--- SOURCE TEXT ---

What is the impact of poor quality of service, such as buffering and a long time to start? Simple: less usage, and thus lower revenues. Some users are unable to connect most of the time (so they don’t even bother trying to use the service), while others use the service, but stay connected less when they experience impairments.
Verizon Digital Media recently published very clear data on the impact of buffering on viewing time (and thus, ultimately, revenues); buffering makes viewing time drop by 78%, from an average of 59 minutes to an average of 13 minutes.
This is consistent with other data. Doubleclick claims that 53% of users turn away if load time is higher than 3 seconds. At the same time, in mobility – also under 4G – the large majority of video services and websites take longer than 10 seconds to load.
In the meantime, while this huge elephant happily camps in our OTT video room, demand is there, with money in their hands. Fibre users want UHD, and everybody else wants at least HD. With time to start below one second and no buffering.
Neither H.264, the codec that dominated the video market for the past 10 years, nor HEVC can achieve that with the bandwidths practically available for the next 5-10 years. Especially for video compressed in real time, which is how the majority of people watch sports, news, events and live feeds, etc. More efficient compression is necessary.
Problem number 2 – Processing power consumption means (lots of) money
The reality of encoding density is also much less rosy than many people think. Reading some of the most recent posts on video codecs, one may think that the biggest cost item for operators are codec royalties! In fact, encoding costs alone (let alone storage and CDN costs) are a much bigger cost item. First of all, “royalty-free” does not equate to “license-free”, when talking about reliable, maintained, optimized implementations. Secondly, trading off more processing power consumption for absence of royalties may actually increase the TCO (Total Cost of Ownership).
According to the H.264 encoding pricing of Brightcove Zencoder, for customers using over 1,000 hours, encoding an hour of HD video into ten adaptive bitrate profiles costs 60 USD for live video and 18 USD for offline transcoding. Brightcove is a public company, and we know that their gross margin is ca. 58%, as of September 2017. With a coarse approximation, we can use this average margin to estimate the barebone variable costs of large efficient operators. Even if we assume that Brightcove make their average gross margin also on the lowest publicly available prices of one of their most commoditized products, it would still mean that their variable cost of encoding (directly driven by processing power consumption) is about 25 USD for live and 7.50 USD for offline, per every hour of input video. These estimated variable encoding costs – based on one of the largest global operators in the transcoding industry – would not include fixed costs, which are accounted for after gross margins.
Applying such variable costs to a mid-size TV operator encoding 100 HD channels of live video, variable encoding costs of h.264 would add up to 22 million USD per year. For a single-country offline VoD operator with a library of 3,000 titles refreshed on a quarterly basis, variable encoding costs of h.264 would add up to ca. 300 thousand USD per year.
From this simple and very rough back-of-the-envelope calculation (e.g., Wowza would be a better benchmark for live transcoding, I’ll do my best to publish something more precise soon), we can quickly appreciate why some offline operators can afford to say, “I’m willing to spend 10x more processing power for encoding”, while others simply cannot. Bear in mind, live video is the large majority of what most operators have to encode. At CTE in October 2017 Comcast presented data showing that over 90% of what Americans watched in 2017 is either live or live-encoded catch-up. This proportion is not likely to change much in the future, since sports, news, events, live feeds, video communications, etc. will always have to be live encoded.

--- DATA SEGMENT ---

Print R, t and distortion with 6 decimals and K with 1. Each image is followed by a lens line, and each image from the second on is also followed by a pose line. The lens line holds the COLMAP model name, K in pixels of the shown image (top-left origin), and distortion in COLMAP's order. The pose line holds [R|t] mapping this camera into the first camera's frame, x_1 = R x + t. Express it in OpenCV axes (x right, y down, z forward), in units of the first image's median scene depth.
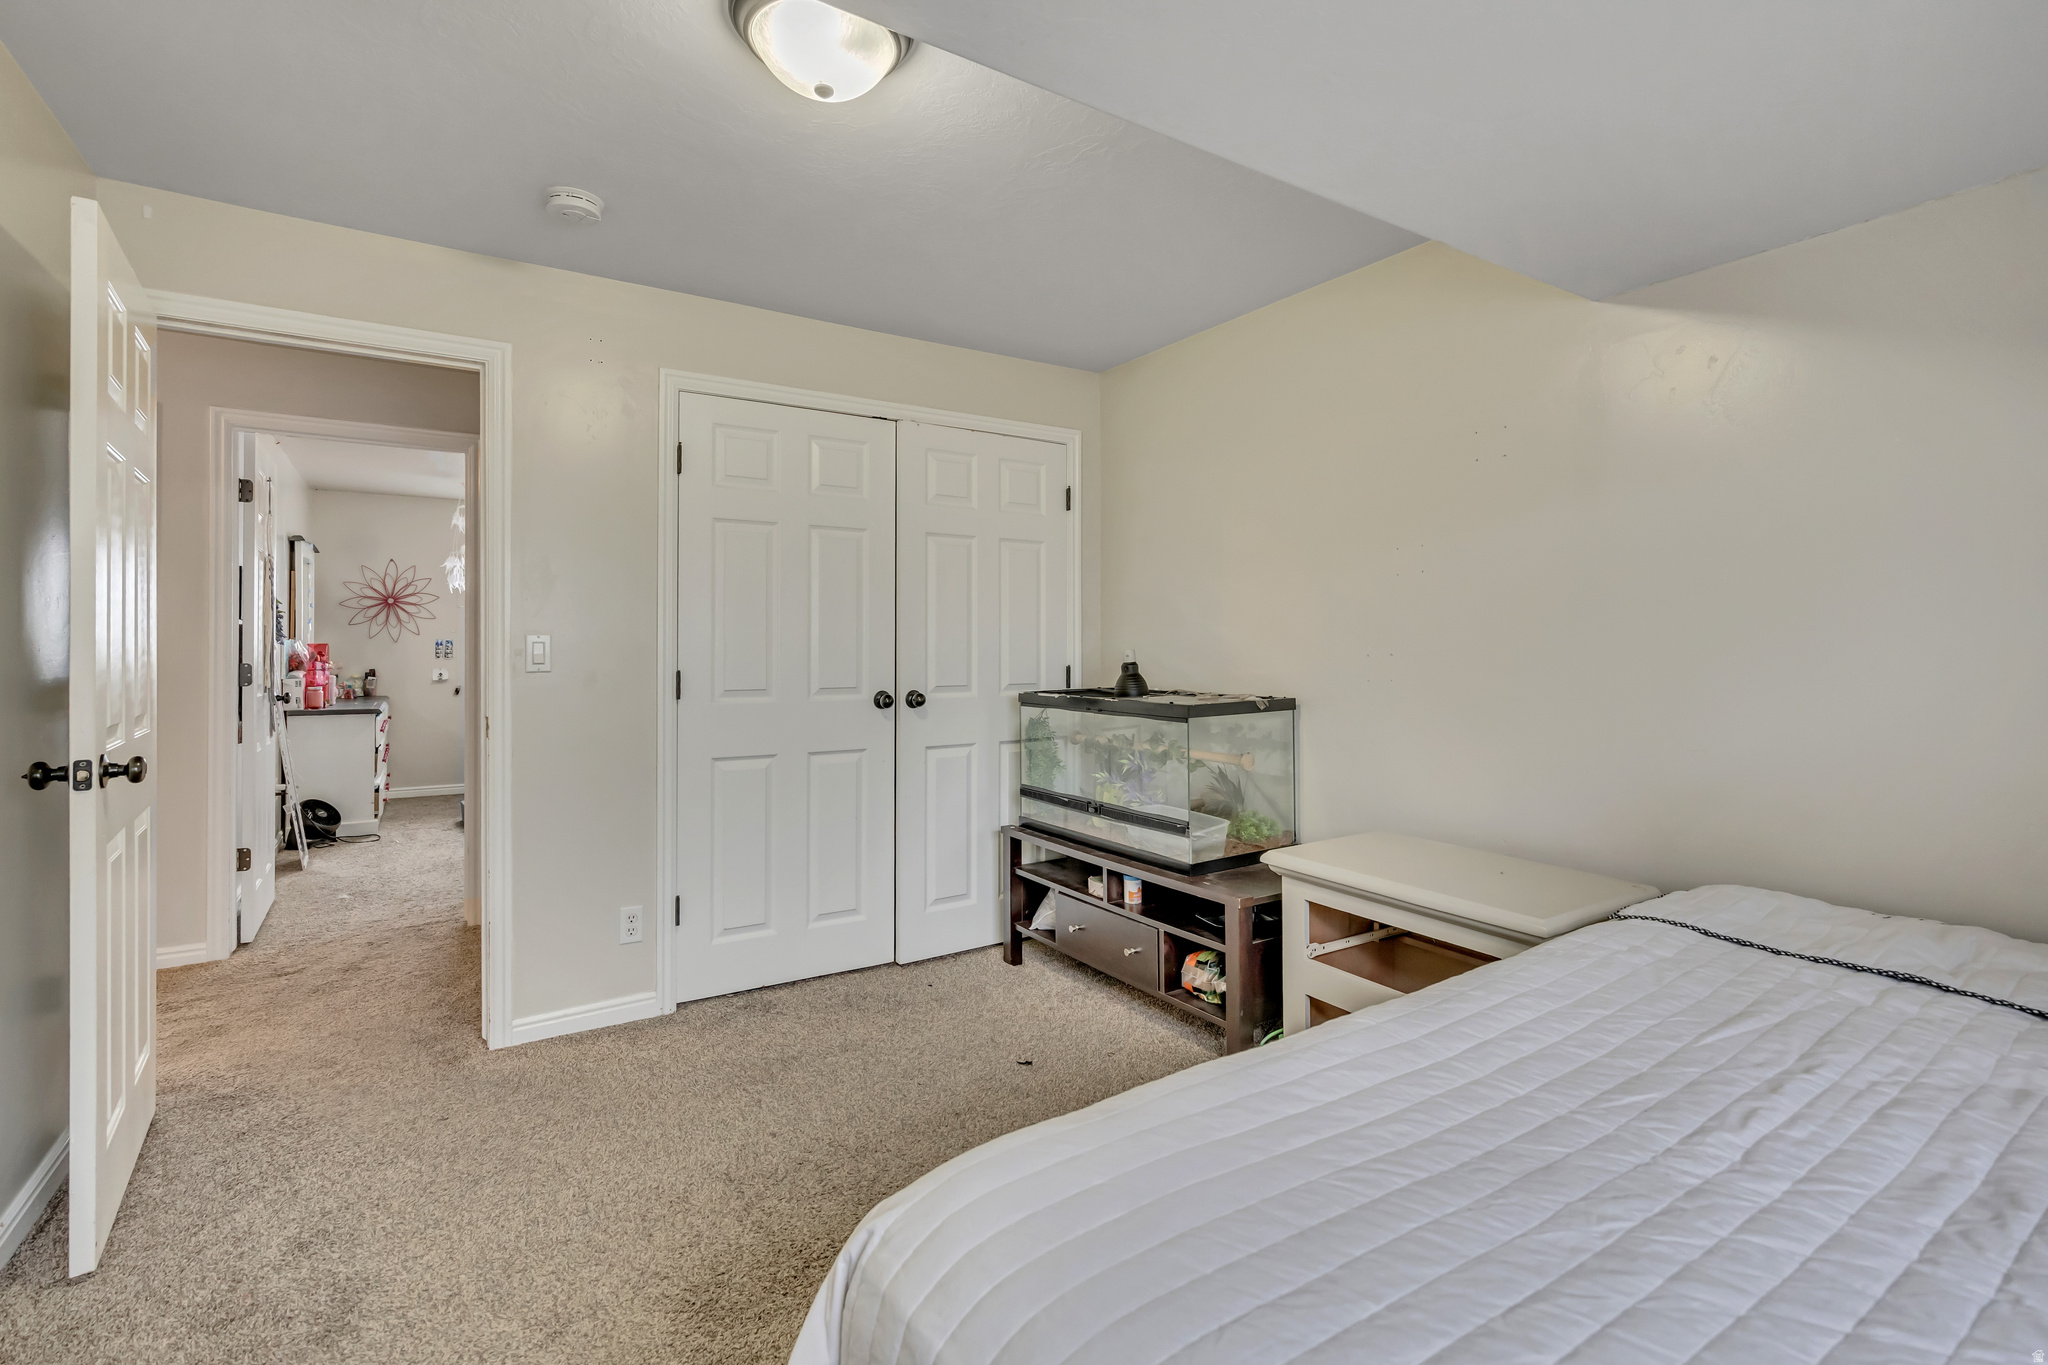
lens RADIAL K [[913.5, 0, 1020.6], [0, 913.5, 661.1], [0, 0, 1]] dist [-0.013563, 0.000553]
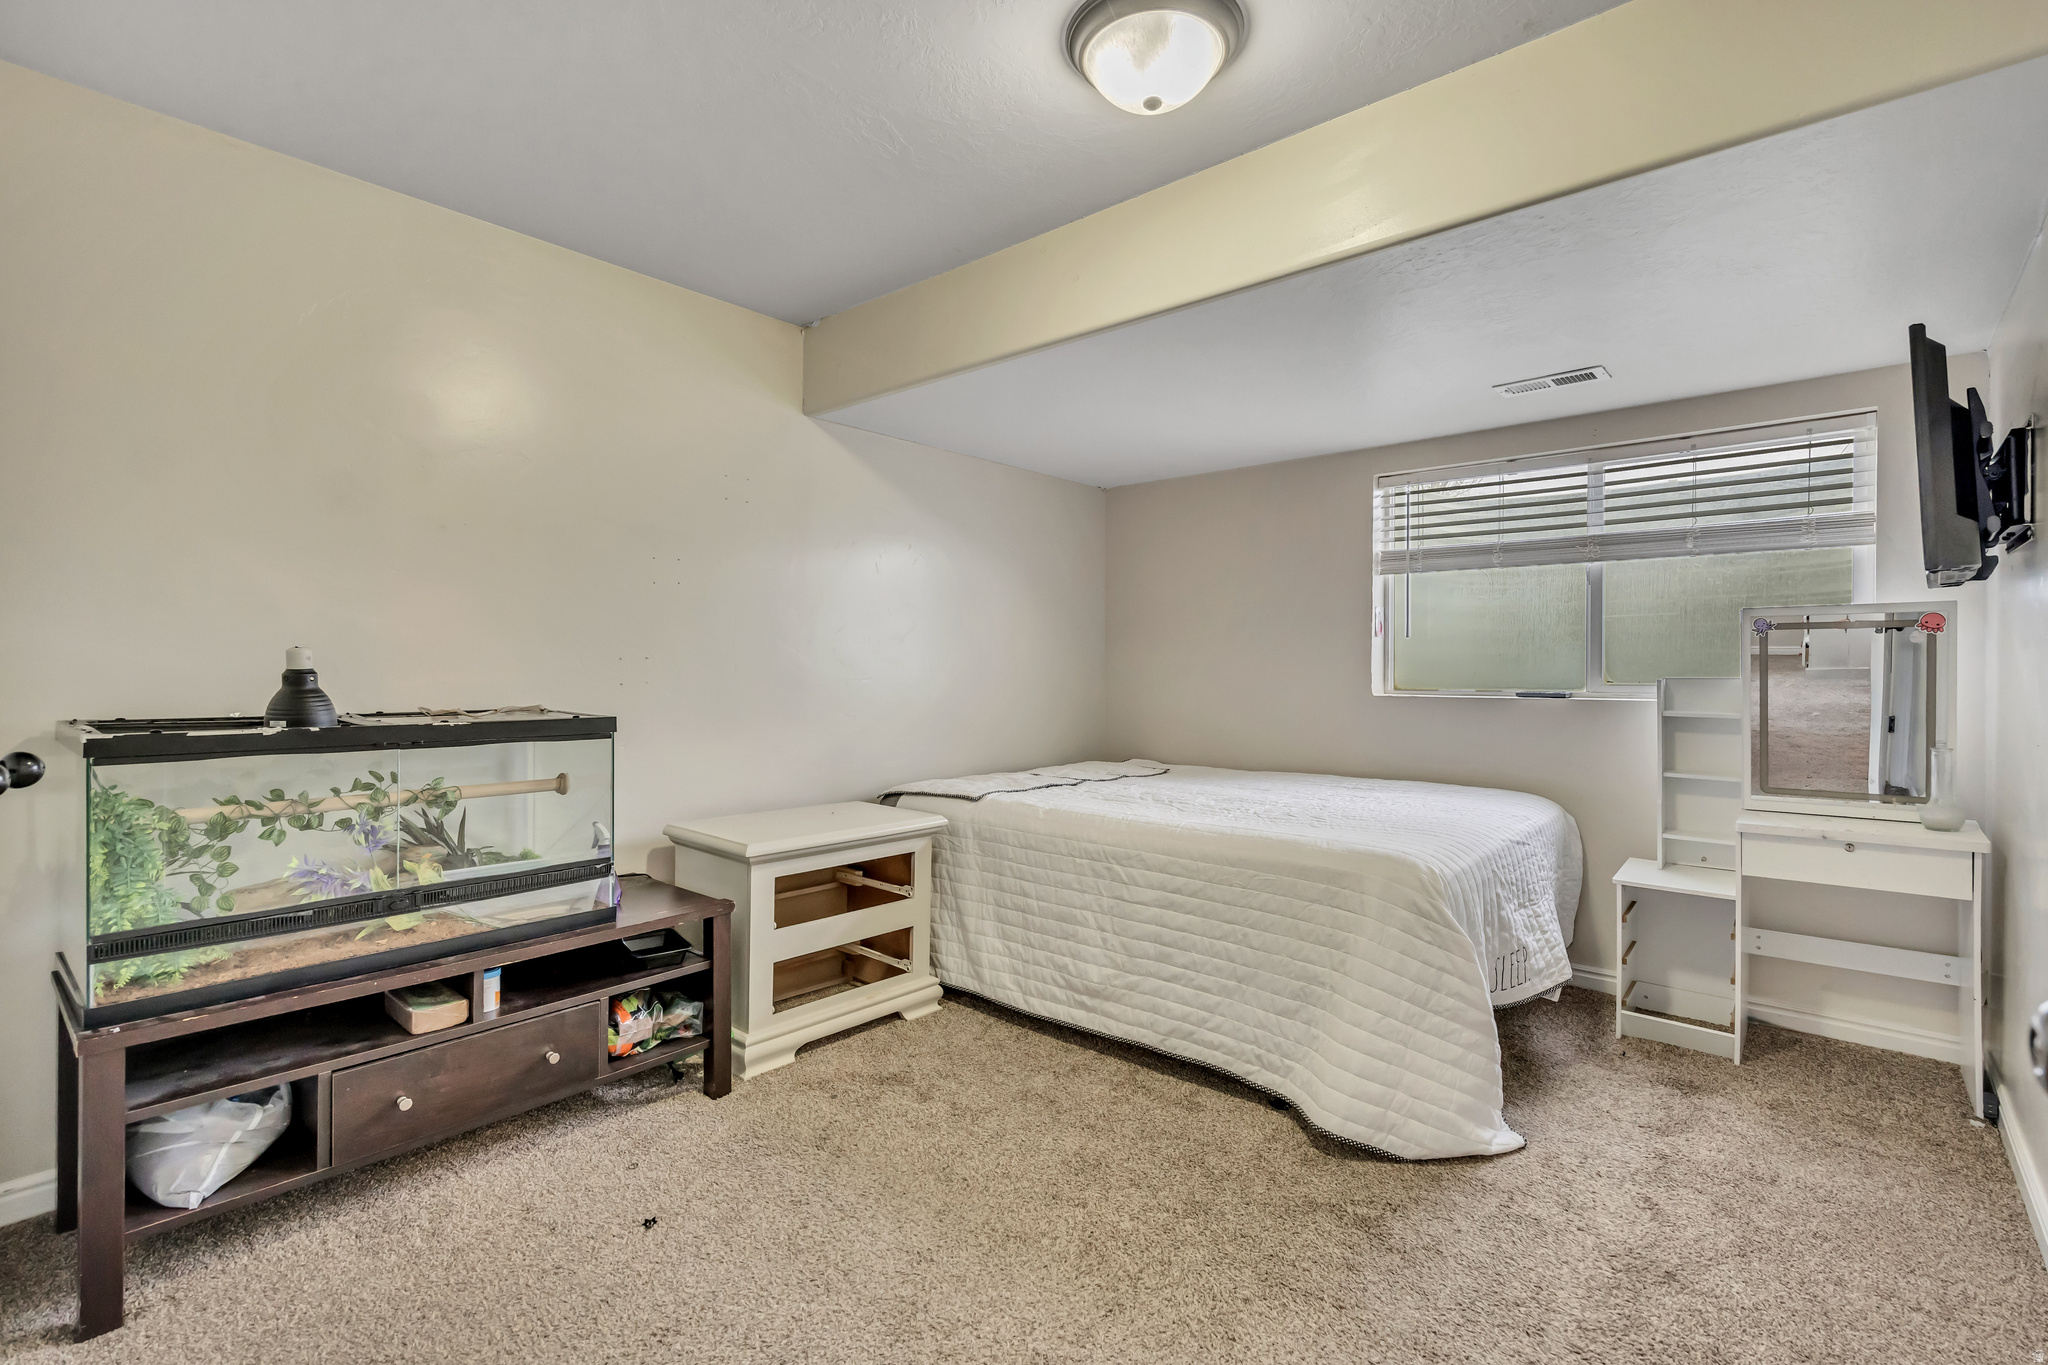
lens RADIAL K [[913.5, 0, 1020.6], [0, 913.5, 661.1], [0, 0, 1]] dist [-0.013563, 0.000553]
pose [[-0.268697, 0.007557, 0.963195, -0.593382], [0.000391, 0.999970, -0.007737, 0.000995], [-0.963225, -0.001702, -0.268692, 0.706636]]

---

## WORK ITEM A
Repeat the part of the video codec text between "Verizon Digital Media" and "and no buffering.", inclusive.
## WORK ITEM B
Reproduce all of the rows above line for line, leaving out the pictures.

## ANSWER AREA A
Verizon Digital Media recently published very clear data on the impact of buffering on viewing time (and thus, ultimately, revenues); buffering makes viewing time drop by 78%, from an average of 59 minutes to an average of 13 minutes.
This is consistent with other data. Doubleclick claims that 53% of users turn away if load time is higher than 3 seconds. At the same time, in mobility – also under 4G – the large majority of video services and websites take longer than 10 seconds to load.
In the meantime, while this huge elephant happily camps in our OTT video room, demand is there, with money in their hands. Fibre users want UHD, and everybody else wants at least HD. With time to start below one second and no buffering.

## ANSWER AREA B
Print R, t and distortion with 6 decimals and K with 1. Each image is followed by a lens line, and each image from the second on is also followed by a pose line. The lens line holds the COLMAP model name, K in pixels of the shown image (top-left origin), and distortion in COLMAP's order. The pose line holds [R|t] mapping this camera into the first camera's frame, x_1 = R x + t. Express it in OpenCV axes (x right, y down, z forward), in units of the first image's median scene depth.
lens RADIAL K [[913.5, 0, 1020.6], [0, 913.5, 661.1], [0, 0, 1]] dist [-0.013563, 0.000553]
lens RADIAL K [[913.5, 0, 1020.6], [0, 913.5, 661.1], [0, 0, 1]] dist [-0.013563, 0.000553]
pose [[-0.268697, 0.007557, 0.963195, -0.593382], [0.000391, 0.999970, -0.007737, 0.000995], [-0.963225, -0.001702, -0.268692, 0.706636]]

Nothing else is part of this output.